The last point proved especially necessary in LSSU’s case, Fiebelkorn said, because the school was at a point where student teachers were scattered across Michigan and Ontario for student teaching, and the school possessed little information about what or how the candidates were doing beyond the paperwork they submitted.


To enact these changes, the school revamped its curriculum. This started with building relationships across academic fields to better integrated learning and communication in regards to preparation for MTTC tests.


The university also moved the college of education, rejuvenating its physical presence on the campus, said Fiebelkorn. They put much effort into creating a 21st century learning environment, consisting of couches, whiteboards on wheels, and tables for collaboration and use of technology. And in the continued effort to create a collaborative community with the rest of the university, the space is also open to other academic departments to host classes in, though the school of education gets first dibs, Fiebelkorn said.


Now, LSSU’s school of education is thriving, according to Fiebelkorn. Off corrective action all together, they just got approval this year to reinstate their secondary English program, and they are now looking at applying to submit an application for their secondary and elementary social studies programs, all of which the state suspended due to low scores.

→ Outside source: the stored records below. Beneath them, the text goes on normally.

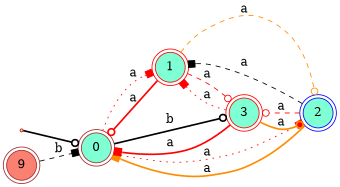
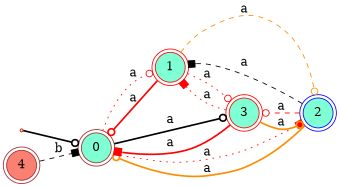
  digraph {
    rankdir=LR
    node [color=red fillcolor=aquamarine shape=doublecircle style=filled]
    edge [arrowhead=odot color=red style=bold]
    dummy0 [shape=point]
    0 [color=brown]
    1
    2 [color=blue]
    3
-   4 [color=brown fillcolor=salmon label=9]
+   4 [color=brown fillcolor=salmon]
    dummy0 -> 0 [color=black]
-   0 -> 1 [arrowhead=box label=a style=dotted]
+   0 -> 1 [label=a style=dotted]
    0 -> 2 [arrowhead=box label=a style=dotted]
-   0 -> 3 [color=black label=b]
+   0 -> 3 [color=black label=a]
    1 -> 0 [label=a]
    1 -> 2 [color=darkorange label=a style=dashed]
-   1 -> 3 [label=a style=dashed]
-   2 -> 0 [arrowhead=box color=darkorange label=a]
+   1 -> 3 [label=a style=dotted]
+   2 -> 0 [color=darkorange label=a]
    2 -> 1 [arrowhead=box color=black label=a style=dashed]
    2 -> 3 [label=a style=dashed]
    3 -> 0 [arrowhead=box label=a]
    3 -> 1 [arrowhead=box label=a style=dotted]
    3 -> 2 [color=darkorange label=a]
    4 -> 0 [arrowhead=box color=black label=b style=dashed]
  }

Additionally, the school is establishing its niche in the field. At a time when the state

was wanting to close TEPs in the belief that there were simply too many teachers being prepared for the market, Fiebelkorn said, they appealed to the students, asking them why they chose LSSU to study education.


“Time and again they said, ‘It’s a small, public institution,’” Fiebelkorn said. “Most are kids from small communities going back to teach in small communities, and they see value in what we can offer, especially now, and recommendations from local schools and principals support that”


Fiebelkorn concluded by imploring TEPs to apply a student mentality to corrective action from the state. She admitted that without corrective action from the state, the university would have remained stagnant.


“Take the opportunity of feedback and challenge not as criticism but as an opportunity for improvement,” Fiebelkorn said. “The report card we got may not have been very meaningful, but it did give us info about who we are, and it was an impetus for change.”